An AutoNation dealership in Texas has found itself at the center of a defamation lawsuit from one of its salesmen who is alleging that management brushed his former boss' abusive behavior and nonconsensual acts under the rug.
Brett Bland is suing AutoNation Acura Gulf Freeway of League City, Texas, along with his former boss, Jeremy Pratt, who he says created a "sexually hostile environment," the lawsuit says.
According to the lawsuit, filed in Galveston County, Texas, late last month, Bland is seeking an undisclosed amount of damages, alleging that Pratt used sexually explicit "banter and innuendo" and gave his male subordinates non-consensual "purple nurples" -- the twisting of a person's nipple.
"He reinforced dominance over his male subordinates by regularly entering their enclosed offices, intentionally passing gas, and then laughing as they were forced to breathe soiled air," the lawsuit says.
Bland's attorney, Sean Buckley, declined to comment, and the dealership did not immediately return a request for comment to Automotive News.
Management allegedly "acquiesced and turned a blind eye" to Pratt's behavior. For example, the suit says Pratt used the dealership's computers and printing equipment to make "flyers" that mocked Bland and called him a "cancer," and distributed the documents throughout the store with no backlash from management.

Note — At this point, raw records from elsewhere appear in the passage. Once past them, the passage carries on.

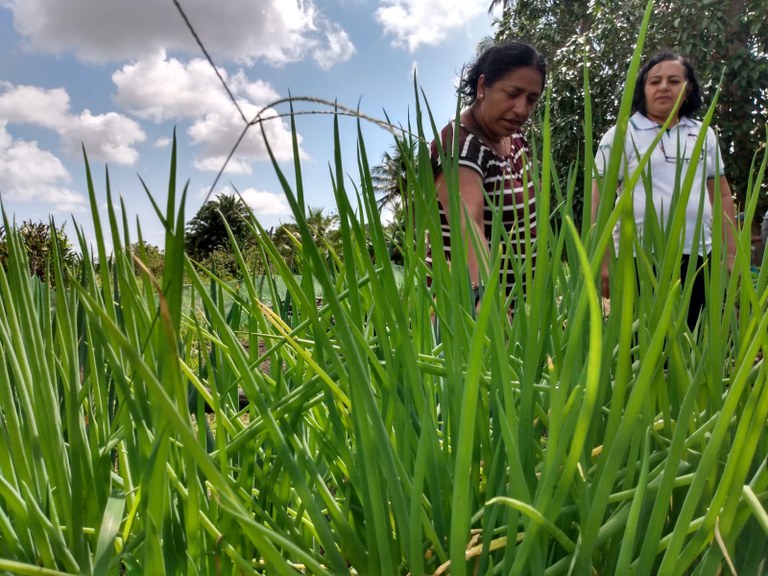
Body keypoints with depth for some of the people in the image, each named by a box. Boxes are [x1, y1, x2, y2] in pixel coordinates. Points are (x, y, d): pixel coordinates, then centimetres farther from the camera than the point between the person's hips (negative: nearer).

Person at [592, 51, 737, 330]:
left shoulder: (705, 135, 13)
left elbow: (722, 196, 18)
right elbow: (599, 200, -3)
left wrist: (731, 254, 12)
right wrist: (603, 262, -9)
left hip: (699, 258, 4)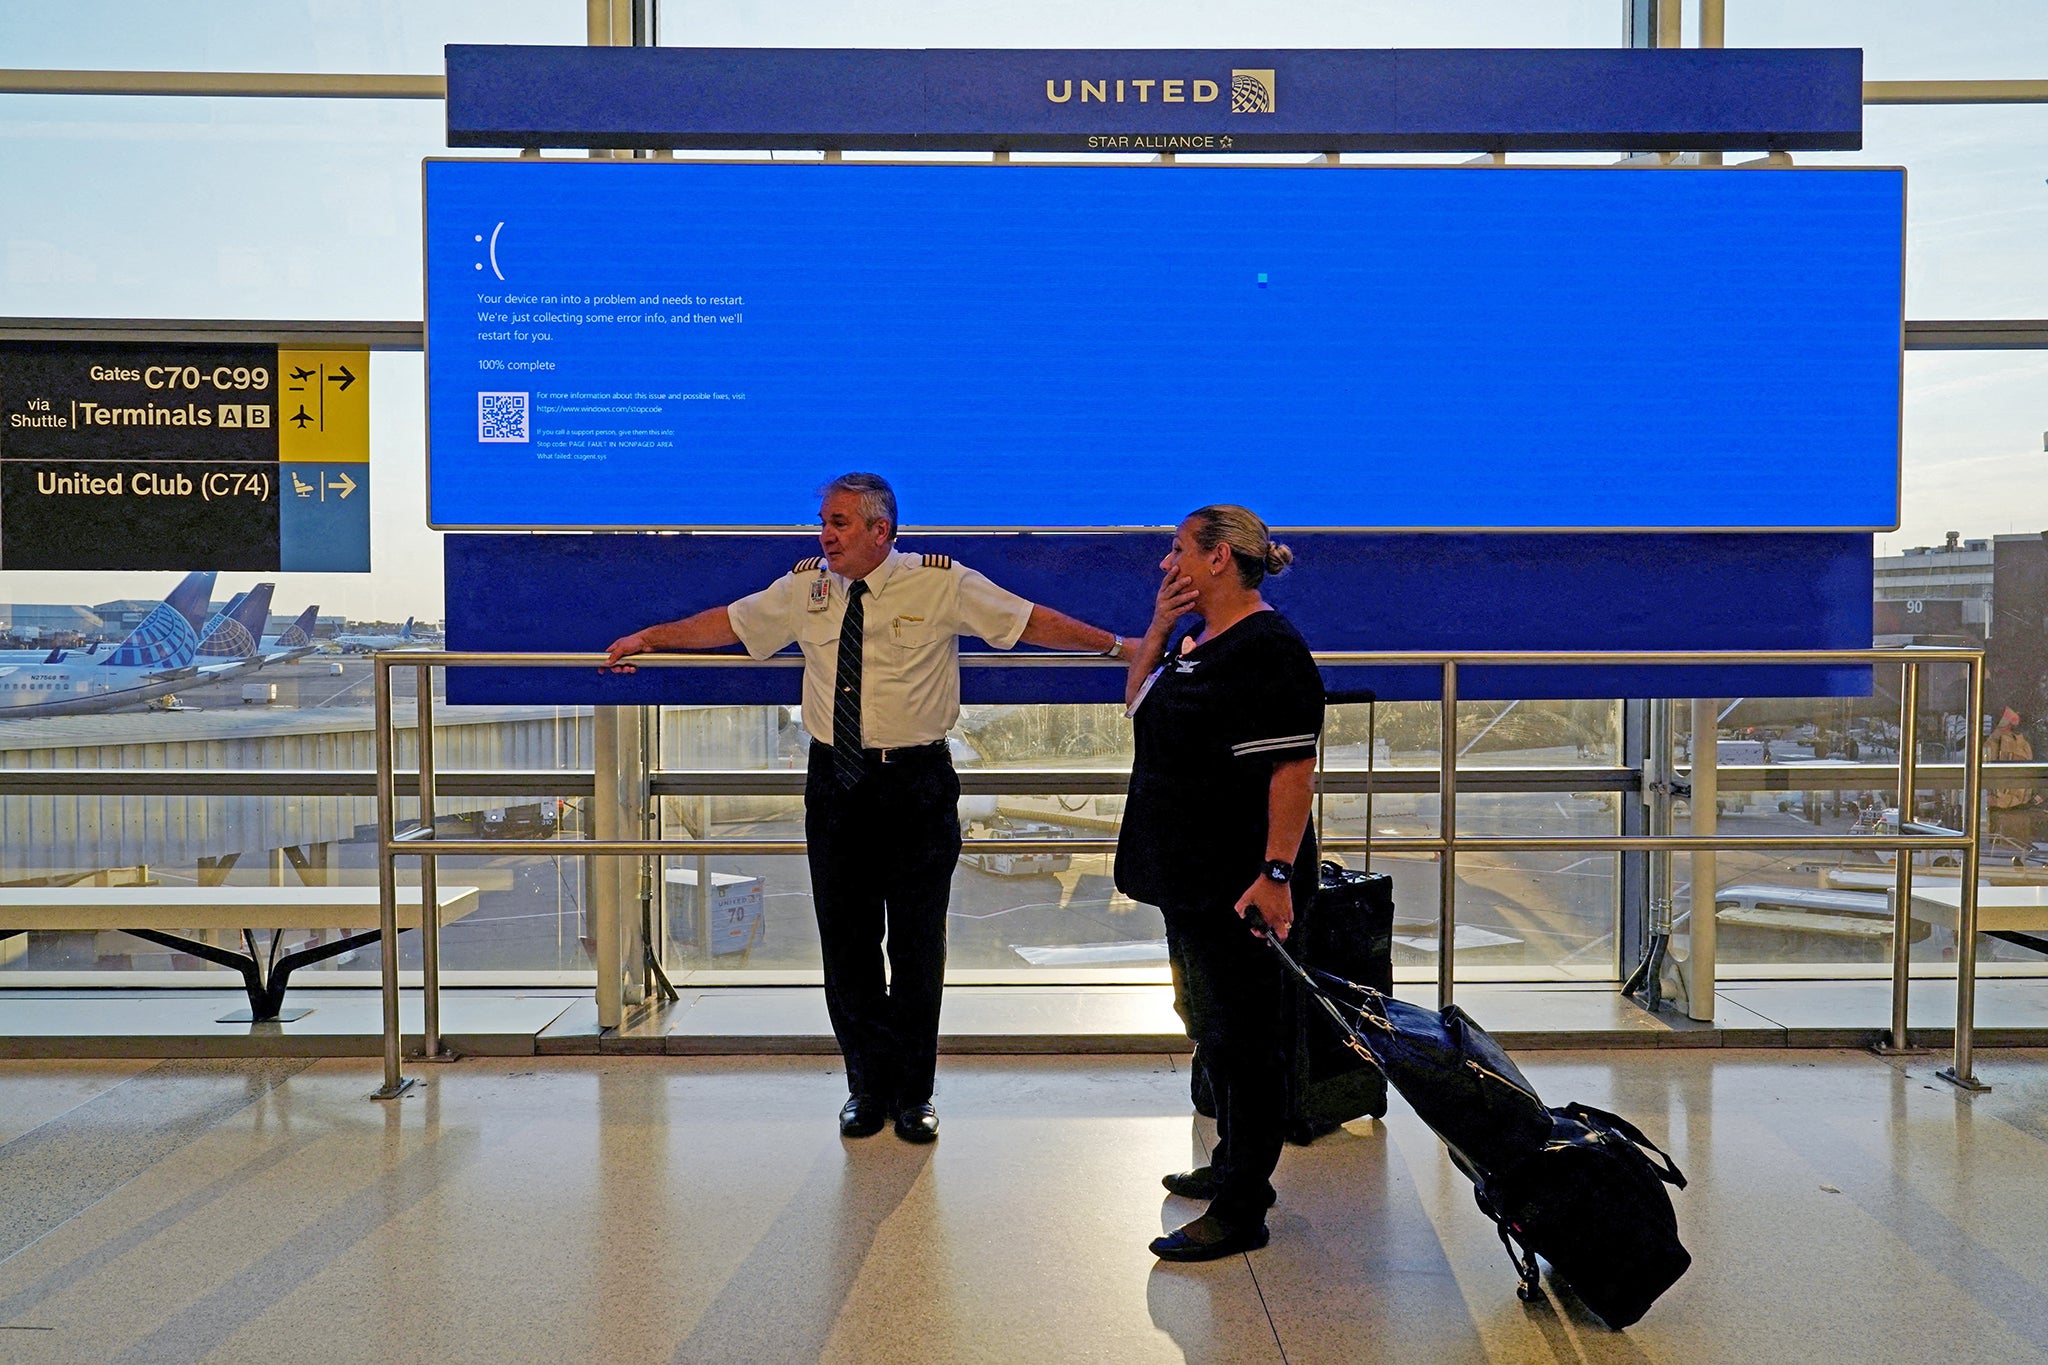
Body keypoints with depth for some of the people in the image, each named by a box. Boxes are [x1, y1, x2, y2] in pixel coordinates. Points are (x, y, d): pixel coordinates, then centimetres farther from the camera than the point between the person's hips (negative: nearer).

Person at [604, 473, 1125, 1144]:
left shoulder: (943, 584, -6)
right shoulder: (806, 587, 5)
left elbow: (1035, 622, -4)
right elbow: (725, 622, 17)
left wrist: (1121, 645, -7)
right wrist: (649, 638, 18)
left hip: (917, 786, -3)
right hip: (835, 784, 3)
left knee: (917, 947, 5)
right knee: (846, 944, 10)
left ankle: (913, 1094, 23)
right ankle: (868, 1087, 28)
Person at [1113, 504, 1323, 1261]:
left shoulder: (1268, 650, -18)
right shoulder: (1199, 642, 13)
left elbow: (1293, 769, -23)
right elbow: (1137, 706, 20)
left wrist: (1277, 872, -28)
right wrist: (1157, 629, 6)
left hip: (1239, 886, -10)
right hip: (1191, 878, 10)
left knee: (1243, 1039, -1)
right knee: (1212, 1028, 21)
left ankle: (1240, 1212, 8)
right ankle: (1234, 1164, 37)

In a separate episode, which ultimately led to Pratt's termination, Pratt sent out a group text message to his coworkers, including Bland, of a message that said, "Keep your children safe," and "You are receiving this because there may be a risk of sex offender activity in your area," with a picture of Bland, the suit says.
The message and Bland's picture was shown alongside a picture of a little girl who was being portrayed as victim or possible victim of sexual abuse, the suit says.
"Pratt deliberately, willfully and maliciously engaged in a smear campaign against [Bland] disparaging and defaming his business, his good name, and his reputation," the suit says. "Alternatively, Pratt's defamation was committed negligently or with gross negligence."
Soon after the incident, Pratt was terminated, the suit says, and afterwards, Bland alleges he was subjected to a policy called "eight or the gate," which means he would be fired if he did not sell at least eight vehicles per month.
However, weeks later, Bland claims management "backtracked" on the policy, the suit says.
"This is a pending legal matter on which we have no comment," an AutoNation spokesman wrote in a statement emailed to Automotive News, "other than to say that we previously investigated the matter several months ago and took appropriate action."